Over the last decades, Brazil has been changing his morbidity and mortality profile, with chronic diseases the leading causes of death. Among the most significant chronic illnesses is the stroke, which is one of the main causes of hospitalization and mortality. The stroke causes, in most patients, some form of disability, either partial or complete (ALMEIDA, 2012). Regardless of type, the stroke is the cause of dissatisfaction with life and various functional limitations because of loss of autonomy resulted from disabilities resulting from the incident (FALCÃO et al., 2004).

Information maintained by the World Health Federation indicates that every year, near 15 million people worldwide suffer a stroke. From this context, approximately six million dies and five million are left permanently disabled. According to (Rosamond et al., 2008) and (Thrift et al., 2014), stroke is the second leading cause of disability, after dementia. Regarding global health, the stroke is indicated as the second most frequent cause of death for elder people, above the age of 60 years.

According to Donnan et al. (2008), stroke is the cerebrovascular disease with the highest incidence and is more morbidity, with mortality rates around 25% within one month, 33% at six months and reaching 50% within one year.
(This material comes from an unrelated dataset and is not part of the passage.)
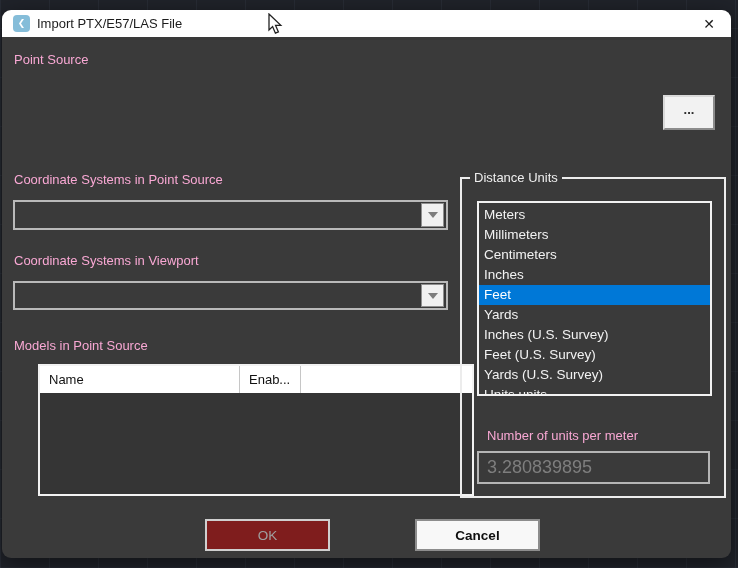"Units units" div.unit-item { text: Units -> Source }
In cases diagnosed with intracerebral hemorrhage, the prognosis is even worse, because only 50% of patients survive after the first month. The authors Almeida (2012), Chaves (2000), Falcon et al. (2004), Cumbler et al. (2010) claim that stroke is a medical emergency. Perlini and Mancussi and Faro (2005) point out that the doctor should work quickly in these cases because it has a limited time window to perform the necessary interventions.